How to Become a Pastor

The saying is trustworthy: If anyone aspires to the office of overseer, he desires a noble task. 1 Timothy 3:1

You have a burning desire to serve the Lord full time in ministry but you are unsure how to become a pastor.  What are the steps you need to take to become a pastor?  The answer to this will depend significantly on the denomination in which you wish to become a pastor and the specific area of ministry in which you wish to serve.  We will do our best to guide you through the steps you need to take to fulfill your desire.


The first step on your journey to becoming a pastor is to confirm your calling.  Being a pastor in a church is not an easy job.  It is not a ministry to step into without a strong confirmation that God has called you to the task.  This calling may come in multiple ways:

  • A desire to serve God full time that you just cannot ignore  Is the Spirit calling to your spirit?
  • A literal request or encouragement from those who know you, especially pastors, to move into full time service.  Are others encouraging you to pursue the ministry?
  • A consistent history of effective service in your local church.  Is God blessing your current lay ministry?
  • A regular and growing personal relationship with God.  Without a strong personal relationship with God you will not be able to stand up under the attacks of Satan.  Are you spending regular time with God in His Word and in prayer?

If you still feel God is calling you to ministry then seek the council of your church pastors before taking any more steps.  If God is calling you then they should also see signs of that calling.


It is one thing to desire to be a pastor, it is another thing to have the skills and training to do it effectively.  A pastor needs to be skilled in many areas:  biblical studies, worship, spiritual growth, counseling, administration, leadership, and communication, just to name a few.

Much of this training can and should come from hands on experience in your local church and personal study, but formal training is not only highly beneficial but expected and usually required to serve in most churches as a pastor.  It is very important that you seek the guidance of your church pastors to find out what are the specific requirements for pastors in your church and denomination.

There are many colleges and Bible schools that offer training in ministry.  Here at Worship Arts Conservatory we also offer ministry training that will prepare you for serving as a pastor.  Some churches will only consider a person a pastor if they are a preaching pastor where others may give the title “pastor” to any full time church leader.  So if you are seeking to be something other than a “preaching pastor” then please check out all our ministry training opportunities by going to our academics page.

We have a program of study specifically designed to prepare you for pastoral ministry called our Christian Ministries Certificate.  This is 38 credit hour certificate which will introduce you to Biblical studies, spiritual growth, worship, communication and ministry.  It is our goal to expand this to a 2 year diploma by 2016.  Our 2 year Christian Ministries Diploma expands on each of these areas.  It is our goal to prepare ministers who not only have Bible knowledge but are effective in communicating that knowledge and have the skills to organize and run a growing church ministry.  I hope you take the time to investigate our ministry training opportunities.
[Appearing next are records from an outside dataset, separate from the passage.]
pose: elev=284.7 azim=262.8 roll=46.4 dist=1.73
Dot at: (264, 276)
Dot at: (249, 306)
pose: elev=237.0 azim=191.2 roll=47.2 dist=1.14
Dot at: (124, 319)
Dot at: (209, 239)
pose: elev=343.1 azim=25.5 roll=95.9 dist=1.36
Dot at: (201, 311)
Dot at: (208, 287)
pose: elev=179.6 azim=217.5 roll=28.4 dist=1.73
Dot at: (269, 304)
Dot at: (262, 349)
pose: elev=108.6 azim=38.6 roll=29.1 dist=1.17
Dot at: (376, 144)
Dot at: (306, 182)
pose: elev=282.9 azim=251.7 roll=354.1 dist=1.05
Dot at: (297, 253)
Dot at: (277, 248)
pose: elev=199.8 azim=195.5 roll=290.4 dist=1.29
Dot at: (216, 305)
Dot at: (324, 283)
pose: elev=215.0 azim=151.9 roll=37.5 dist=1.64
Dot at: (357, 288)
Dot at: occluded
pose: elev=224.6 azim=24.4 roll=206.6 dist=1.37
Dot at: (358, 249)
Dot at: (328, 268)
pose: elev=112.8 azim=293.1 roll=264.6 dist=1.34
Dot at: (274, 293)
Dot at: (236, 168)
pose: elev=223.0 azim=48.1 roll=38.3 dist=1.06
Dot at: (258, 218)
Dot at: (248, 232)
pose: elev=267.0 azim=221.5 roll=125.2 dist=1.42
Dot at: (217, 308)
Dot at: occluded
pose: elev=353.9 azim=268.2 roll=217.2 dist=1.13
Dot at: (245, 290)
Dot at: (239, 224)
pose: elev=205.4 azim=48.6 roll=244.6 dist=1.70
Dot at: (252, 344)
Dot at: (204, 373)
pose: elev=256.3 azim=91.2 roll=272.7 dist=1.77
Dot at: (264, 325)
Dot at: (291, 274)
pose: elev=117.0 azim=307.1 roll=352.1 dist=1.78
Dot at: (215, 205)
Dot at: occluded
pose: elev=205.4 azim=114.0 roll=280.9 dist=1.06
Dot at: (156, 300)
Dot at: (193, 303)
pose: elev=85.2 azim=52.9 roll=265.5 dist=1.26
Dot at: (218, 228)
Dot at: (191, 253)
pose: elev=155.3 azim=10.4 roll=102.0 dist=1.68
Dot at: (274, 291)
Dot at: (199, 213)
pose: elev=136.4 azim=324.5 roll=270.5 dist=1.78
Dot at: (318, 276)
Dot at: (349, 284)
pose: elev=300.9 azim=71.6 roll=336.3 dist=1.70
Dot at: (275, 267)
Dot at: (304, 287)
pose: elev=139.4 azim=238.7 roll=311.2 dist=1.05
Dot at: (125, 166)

In many denominations you are required to be ordained before you can use the title pastor or they may have more than one level of pastor such as licensed pastor and ordained pastor.  Ordination is a process that is specific to each denomination but usually involves a few key steps:

  • Completion of required training.  You will need to demonstrate that you have the training required by that church or denomination.
  • Evidence of call from home church.  You will probably need to have your home church request the ordination.
  • Ordination counsel.  You will be questioned by a counsel of pastors to see if you have the necessary knowledge.
  • Ordination service.  You will have a church service for the purpose of publicly recognizing your call to full time Christian service.

Ordination is usually for a specific denomination or church and so may or may not be recognized if you change denominations or churches.  It is often possible to transfer your ordination credentials to another denomination if the theology is similar enough.